The model supports simulation of a broad spectrum of air pollutants, including Nitrogen Dioxide (NO₂), Carbon Monoxide (CO), Sulfur Dioxide (SO₂), Particulate Matter (PM), and Non-Methane Hydrocarbons (NMHCs). Its applications range from regulatory compliance analyses and air quality planning to environmental impact assessments and public health risk evaluations. Widely validated and officially recommended by the U.S. EPA, AERMOD is a cornerstone tool in atmospheric sciences and particularly effective for modeling linear sources such as road traffic [21].

Within the AERQ framework, the unmodified AERMOD version 16216r is executed iteratively using hourly meteorological and traffic data. This external orchestration produces temporally indexed concentration maps that describe evolving dispersion states rather than regulatory maxima.

2.1. Model Inter-Comparison

Numerous studies have compared air dispersion models (e.g., CALINE4, ADMS, CALPUFF) to assess their predictive reliability [22,23,24].

Askariyeh et al. [22] evaluated AERMOD’s ability to simulate near-road dispersion using SF tracer data from the General Motors Sulfur Dispersion Experiment. AERMOD reproduced steep concentration gradients within ~250 m of the roadway and performed well when high-resolution receptor grids and appropriate source representations were applied. Rezaali et al. [23] compared AERMOD and ADMS for NOₓ dispersion from line (road) and point (industrial) sources against passive NO₂ measurements over 2 weeks, 2 months, and 3 months. Both models underestimated concentrations, but AERMOD showed greater sensitivity to surface and meteorological inputs and a stronger underprediction tendency. Nath et al. [24] highlighted key differences between CALINE4 and AERMOD. While both are Gaussian models, CALINE4—developed specifically for roadway emissions—aligned better with observed concentrations due to its simplified structure, near-road focus, and limited data requirements. AERMOD, by contrast, offers broader applicability with refined treatment of boundary layer processes and terrain effects, but requires high-resolution meteorological and geophysical data, longer setup, and more computational effort. Thus, CALINE4 is advantageous for quick, data-limited near-road assessments, whereas AERMOD is better suited for regulatory and industrial applications.

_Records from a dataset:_
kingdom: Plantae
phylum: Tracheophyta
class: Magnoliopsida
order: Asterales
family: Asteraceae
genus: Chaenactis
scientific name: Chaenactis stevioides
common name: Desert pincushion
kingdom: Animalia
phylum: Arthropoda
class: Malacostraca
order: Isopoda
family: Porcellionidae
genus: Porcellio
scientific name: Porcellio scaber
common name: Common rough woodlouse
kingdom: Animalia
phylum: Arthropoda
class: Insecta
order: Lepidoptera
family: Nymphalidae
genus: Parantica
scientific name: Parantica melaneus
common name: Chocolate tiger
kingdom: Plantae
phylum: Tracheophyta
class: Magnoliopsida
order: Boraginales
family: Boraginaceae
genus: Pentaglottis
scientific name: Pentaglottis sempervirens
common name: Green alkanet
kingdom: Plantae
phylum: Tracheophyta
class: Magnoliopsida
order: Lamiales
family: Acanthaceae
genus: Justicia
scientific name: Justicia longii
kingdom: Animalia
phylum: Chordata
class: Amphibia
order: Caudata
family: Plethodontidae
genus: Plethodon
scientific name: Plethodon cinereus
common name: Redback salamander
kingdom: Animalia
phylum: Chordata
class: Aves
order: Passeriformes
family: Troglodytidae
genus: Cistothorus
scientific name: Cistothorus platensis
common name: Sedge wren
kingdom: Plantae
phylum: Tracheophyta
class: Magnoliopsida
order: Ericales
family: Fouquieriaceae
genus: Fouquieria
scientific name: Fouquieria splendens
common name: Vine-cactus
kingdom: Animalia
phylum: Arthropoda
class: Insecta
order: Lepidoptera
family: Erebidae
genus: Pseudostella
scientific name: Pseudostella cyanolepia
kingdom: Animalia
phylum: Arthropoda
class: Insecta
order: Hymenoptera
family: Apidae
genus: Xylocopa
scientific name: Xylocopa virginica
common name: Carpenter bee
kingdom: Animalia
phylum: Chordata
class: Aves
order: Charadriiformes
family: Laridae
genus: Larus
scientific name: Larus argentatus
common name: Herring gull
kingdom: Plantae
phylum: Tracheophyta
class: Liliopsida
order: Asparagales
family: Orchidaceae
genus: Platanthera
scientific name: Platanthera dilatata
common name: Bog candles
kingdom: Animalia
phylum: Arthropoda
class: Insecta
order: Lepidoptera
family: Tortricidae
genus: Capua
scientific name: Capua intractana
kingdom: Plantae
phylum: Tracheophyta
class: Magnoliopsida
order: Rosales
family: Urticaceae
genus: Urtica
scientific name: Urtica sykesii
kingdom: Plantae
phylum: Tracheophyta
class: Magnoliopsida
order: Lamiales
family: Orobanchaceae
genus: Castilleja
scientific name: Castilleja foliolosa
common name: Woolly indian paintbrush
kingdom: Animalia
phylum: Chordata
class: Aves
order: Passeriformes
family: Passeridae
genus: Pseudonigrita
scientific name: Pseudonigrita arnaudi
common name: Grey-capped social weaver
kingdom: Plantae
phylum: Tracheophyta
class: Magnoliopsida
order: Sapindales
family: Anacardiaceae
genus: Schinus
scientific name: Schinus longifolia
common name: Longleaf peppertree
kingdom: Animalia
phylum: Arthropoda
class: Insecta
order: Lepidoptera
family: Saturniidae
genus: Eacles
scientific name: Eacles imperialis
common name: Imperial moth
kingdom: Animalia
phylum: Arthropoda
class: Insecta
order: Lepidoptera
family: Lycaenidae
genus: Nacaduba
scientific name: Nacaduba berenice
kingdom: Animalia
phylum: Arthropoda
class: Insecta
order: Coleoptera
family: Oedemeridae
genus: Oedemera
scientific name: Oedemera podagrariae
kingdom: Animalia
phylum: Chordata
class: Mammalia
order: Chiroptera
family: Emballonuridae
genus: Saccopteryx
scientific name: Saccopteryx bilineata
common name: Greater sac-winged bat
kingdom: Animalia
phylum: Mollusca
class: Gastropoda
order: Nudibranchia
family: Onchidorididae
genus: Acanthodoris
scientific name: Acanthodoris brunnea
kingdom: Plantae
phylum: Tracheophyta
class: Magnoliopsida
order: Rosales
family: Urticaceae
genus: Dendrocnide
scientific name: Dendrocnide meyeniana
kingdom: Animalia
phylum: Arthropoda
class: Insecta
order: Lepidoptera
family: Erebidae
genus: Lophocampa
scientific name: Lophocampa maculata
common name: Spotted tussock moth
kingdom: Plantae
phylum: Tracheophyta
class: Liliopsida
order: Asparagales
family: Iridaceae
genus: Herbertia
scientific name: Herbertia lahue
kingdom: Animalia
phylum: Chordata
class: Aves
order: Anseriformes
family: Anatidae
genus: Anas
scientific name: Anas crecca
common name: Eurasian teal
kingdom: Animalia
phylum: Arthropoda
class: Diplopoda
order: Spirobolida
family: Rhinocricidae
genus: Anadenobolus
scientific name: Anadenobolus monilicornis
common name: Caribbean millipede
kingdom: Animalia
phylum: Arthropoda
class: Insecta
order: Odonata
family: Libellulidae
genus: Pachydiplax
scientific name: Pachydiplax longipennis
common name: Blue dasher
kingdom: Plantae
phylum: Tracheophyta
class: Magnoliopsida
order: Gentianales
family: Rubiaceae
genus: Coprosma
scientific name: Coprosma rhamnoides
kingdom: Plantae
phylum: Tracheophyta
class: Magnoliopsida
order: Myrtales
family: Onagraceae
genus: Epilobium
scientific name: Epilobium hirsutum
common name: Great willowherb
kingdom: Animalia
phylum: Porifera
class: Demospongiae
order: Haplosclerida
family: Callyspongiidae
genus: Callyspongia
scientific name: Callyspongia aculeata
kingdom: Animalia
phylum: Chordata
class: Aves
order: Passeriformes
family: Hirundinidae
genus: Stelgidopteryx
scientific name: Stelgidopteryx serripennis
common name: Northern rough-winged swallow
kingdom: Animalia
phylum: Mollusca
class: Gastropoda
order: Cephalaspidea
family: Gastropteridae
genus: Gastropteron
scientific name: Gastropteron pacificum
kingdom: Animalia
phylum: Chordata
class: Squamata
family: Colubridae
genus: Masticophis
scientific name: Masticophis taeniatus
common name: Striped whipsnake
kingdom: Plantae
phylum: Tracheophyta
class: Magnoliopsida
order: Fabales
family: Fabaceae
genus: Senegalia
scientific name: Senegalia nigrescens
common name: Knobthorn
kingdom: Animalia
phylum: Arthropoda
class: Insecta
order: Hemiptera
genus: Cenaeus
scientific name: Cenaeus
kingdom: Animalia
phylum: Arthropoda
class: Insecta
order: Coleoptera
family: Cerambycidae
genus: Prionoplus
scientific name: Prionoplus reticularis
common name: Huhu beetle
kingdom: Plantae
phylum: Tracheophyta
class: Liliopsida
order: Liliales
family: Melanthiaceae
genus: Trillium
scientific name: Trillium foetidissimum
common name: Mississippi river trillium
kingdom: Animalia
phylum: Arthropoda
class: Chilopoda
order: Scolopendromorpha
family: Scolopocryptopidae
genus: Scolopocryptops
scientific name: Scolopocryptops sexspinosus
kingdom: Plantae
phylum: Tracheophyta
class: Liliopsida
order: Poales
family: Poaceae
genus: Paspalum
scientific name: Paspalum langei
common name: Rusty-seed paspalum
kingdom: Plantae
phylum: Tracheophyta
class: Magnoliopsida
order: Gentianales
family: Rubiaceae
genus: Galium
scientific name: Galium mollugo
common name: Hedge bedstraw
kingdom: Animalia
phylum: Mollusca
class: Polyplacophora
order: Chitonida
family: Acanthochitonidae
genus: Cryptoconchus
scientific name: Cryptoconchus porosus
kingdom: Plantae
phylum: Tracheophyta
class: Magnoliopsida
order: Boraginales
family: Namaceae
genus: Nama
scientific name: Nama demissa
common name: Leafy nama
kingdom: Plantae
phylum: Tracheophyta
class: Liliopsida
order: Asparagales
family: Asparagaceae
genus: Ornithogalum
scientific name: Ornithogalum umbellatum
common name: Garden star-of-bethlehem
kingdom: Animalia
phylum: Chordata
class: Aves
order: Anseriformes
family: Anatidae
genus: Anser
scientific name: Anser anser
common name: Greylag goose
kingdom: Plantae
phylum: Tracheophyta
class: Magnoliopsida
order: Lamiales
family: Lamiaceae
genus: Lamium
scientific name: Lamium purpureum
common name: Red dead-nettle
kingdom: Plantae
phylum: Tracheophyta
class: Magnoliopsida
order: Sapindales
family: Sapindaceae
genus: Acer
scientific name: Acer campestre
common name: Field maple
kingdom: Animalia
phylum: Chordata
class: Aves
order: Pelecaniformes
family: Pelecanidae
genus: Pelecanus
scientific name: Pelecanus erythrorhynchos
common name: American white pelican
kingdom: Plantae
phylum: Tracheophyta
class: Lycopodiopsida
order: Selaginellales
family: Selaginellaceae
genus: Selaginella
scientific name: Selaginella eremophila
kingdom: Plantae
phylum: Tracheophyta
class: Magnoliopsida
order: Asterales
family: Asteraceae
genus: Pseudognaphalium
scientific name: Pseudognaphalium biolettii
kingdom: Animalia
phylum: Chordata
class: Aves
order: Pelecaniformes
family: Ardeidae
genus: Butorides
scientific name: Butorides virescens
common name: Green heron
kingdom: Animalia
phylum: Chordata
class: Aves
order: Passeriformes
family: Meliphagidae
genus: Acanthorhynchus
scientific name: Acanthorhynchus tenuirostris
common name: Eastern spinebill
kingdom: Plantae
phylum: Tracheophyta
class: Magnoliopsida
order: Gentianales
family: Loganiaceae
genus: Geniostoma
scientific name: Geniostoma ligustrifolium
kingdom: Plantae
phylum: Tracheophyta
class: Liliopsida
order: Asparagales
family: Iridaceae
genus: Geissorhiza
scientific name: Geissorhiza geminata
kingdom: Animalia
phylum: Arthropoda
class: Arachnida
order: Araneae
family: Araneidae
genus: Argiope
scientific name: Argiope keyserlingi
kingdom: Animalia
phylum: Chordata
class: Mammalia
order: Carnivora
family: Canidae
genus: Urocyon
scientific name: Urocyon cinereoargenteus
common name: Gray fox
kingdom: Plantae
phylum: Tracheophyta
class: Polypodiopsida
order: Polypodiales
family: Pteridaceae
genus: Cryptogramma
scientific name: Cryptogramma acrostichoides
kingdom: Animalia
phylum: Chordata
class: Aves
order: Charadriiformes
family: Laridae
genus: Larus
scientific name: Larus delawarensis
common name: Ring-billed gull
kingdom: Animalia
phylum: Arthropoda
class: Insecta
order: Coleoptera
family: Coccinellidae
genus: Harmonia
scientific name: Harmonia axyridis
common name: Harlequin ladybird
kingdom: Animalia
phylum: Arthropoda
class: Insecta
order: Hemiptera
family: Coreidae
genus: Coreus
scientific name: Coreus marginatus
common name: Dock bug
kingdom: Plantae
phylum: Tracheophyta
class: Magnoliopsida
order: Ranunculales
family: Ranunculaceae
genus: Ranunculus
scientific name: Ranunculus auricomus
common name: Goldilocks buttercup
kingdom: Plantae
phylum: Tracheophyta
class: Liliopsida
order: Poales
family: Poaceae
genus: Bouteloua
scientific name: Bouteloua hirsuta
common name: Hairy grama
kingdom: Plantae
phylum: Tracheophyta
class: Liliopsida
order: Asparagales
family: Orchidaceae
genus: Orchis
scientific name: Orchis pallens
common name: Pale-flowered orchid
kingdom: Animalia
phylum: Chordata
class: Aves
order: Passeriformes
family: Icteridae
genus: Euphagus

_Direction 1:_
Answer these questions about the text on air dispersion models, one line each:
(a) Which version of AERMOD is run within the AERQ framework?
(b) Within roughly what distance of the roadway did AERMOD reproduce steep concentration gradients in the study by Askariyeh et al.?
(c) According to Nath et al., which model aligned better with observed concentrations?
_Direction 2:_ Pick up the text on air dispersion models after its final sentence and continue it.

_Task result 1:_
(a) Version 16216r, unmodified.
(b) About 250 m.
(c) CALINE4.

_Task result 2:_
CALPUFF, a non-steady-state Lagrangian puff model, accounts for time- and space-varying meteorology, making it well suited for long-range transport and complex terrain. In Zonguldak (Turkey), ZEYDAN et al. (2021) [25] found CALPUFF slightly outperformed AERMOD [26]. By contrast, AERMOD assumes steady meteorology over short intervals, which enhances computational efficiency and ease of use. Its strengths include reliable performance in near-field assessments (<50 km), refined turbulence treatment, and global regulatory acceptance [27]. While CALPUFF better handles variable meteorology and terrain, AERMOD remains widely used for compliance, screening, and permitting, aided by GIS integration and regular EPA updates.

Compared to more complex Eulerian models such as CMAQ [28], WRF-Chem [29], and LOTOS-EUROS [30], which simulate chemistry and long-range transport, AERMOD is limited to simpler local-scale dispersion and does not account for secondary formation. However, these advanced models demand detailed emission inventories, extensive meteorological inputs, and significant computational resources. In contrast, AERMOD offers a balance of usability, reliability, and regulatory credibility for practical applications.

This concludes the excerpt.